Aleksiej Charczenko (1985)
Siergiej Filiuszin (1976)
Aleksandr Kazionnyj (1985)
Nikołaj Kaminskij (1986)
Maksim Karajczencew (1984)
Grigorij Łaguta (1984)
Igor Stoliarow (1960)
Wiaczesław Kazaczuk (1990)
Michaił Kremer (1991)
Nikita Kuranow (1991)
Danił Litwinow (1994)
Artem Łaguta (1990)
Aleksandr Mariniuk (1990)
Wasilij Panchaj (1990)
Władymir Riazancew (1988)
Michaił Skaczko (1989)
Wadim Tarasenko (1994)
Wiaczesław Tiulkin (1991)
Przybyli: Charczenko, Filiuszin (Oktiabrskij), Kremer, Kuranow, Litwinow, Mariniuk, Tarasenko, Tiulkin (wychowankowie)
Ubyli: Renat Gafurow, Eduard Szajchulin, Semen Własow (Saławat), Wiktor Chodzickij, Aleksiej Popcow (koniec kariery)

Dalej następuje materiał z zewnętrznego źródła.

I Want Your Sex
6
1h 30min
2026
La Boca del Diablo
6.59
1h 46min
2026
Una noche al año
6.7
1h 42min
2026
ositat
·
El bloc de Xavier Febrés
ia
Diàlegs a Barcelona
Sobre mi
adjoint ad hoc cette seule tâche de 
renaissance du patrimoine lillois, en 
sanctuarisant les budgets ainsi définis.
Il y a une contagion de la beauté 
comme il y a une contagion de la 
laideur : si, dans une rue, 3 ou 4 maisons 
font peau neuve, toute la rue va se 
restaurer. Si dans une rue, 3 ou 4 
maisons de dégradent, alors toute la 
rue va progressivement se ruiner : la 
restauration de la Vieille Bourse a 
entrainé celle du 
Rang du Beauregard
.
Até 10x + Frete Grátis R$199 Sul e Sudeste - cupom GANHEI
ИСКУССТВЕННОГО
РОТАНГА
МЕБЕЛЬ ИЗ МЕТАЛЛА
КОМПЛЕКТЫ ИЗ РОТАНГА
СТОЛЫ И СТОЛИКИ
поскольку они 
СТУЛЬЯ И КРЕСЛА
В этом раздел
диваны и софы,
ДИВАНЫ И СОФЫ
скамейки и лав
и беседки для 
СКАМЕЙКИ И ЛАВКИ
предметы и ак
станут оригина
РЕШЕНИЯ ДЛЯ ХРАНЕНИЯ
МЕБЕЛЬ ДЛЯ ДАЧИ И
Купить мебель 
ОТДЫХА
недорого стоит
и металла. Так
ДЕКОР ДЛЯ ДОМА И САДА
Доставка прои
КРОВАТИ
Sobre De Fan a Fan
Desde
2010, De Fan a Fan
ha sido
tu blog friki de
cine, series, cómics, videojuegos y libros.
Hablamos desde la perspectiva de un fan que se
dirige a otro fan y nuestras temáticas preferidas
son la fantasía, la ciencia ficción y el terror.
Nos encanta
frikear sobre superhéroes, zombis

Zwłaszcza minione dwa sezony, mimo zajęcia trzecich miejsc w lidze należy uznać za nieudane. Duże pieniądze i głośne nazwiska powodowały, że celem było zdetronizowanie Mega Łady, a tymczasem w decydujących meczach drużyna zawodziła. Spowodowało to, że miniona zima była we Władywostoku bardzo ciężka. Budżet został radykalnie zmniejszony, a czołowi zawodnicy odeszli. Renat Gafurow, Eduard Szajchulin i Semen Własow wybrali oferty Saławatu Saławat. Co gorsza trudno było skusić kogokolwiek do przeprowadzki na Daleki Wschód. Powrócił jedynie po czterech latach „syn marnotrawny" Aleksiej Charczenko oraz Siergiej Filiuszin, który jednak minione dwa sezony pauzował z powodu poważnej kontuzji. Wobec tego drużyna w zbliżającym się sezonie oparta będzie głównie na wychowankach.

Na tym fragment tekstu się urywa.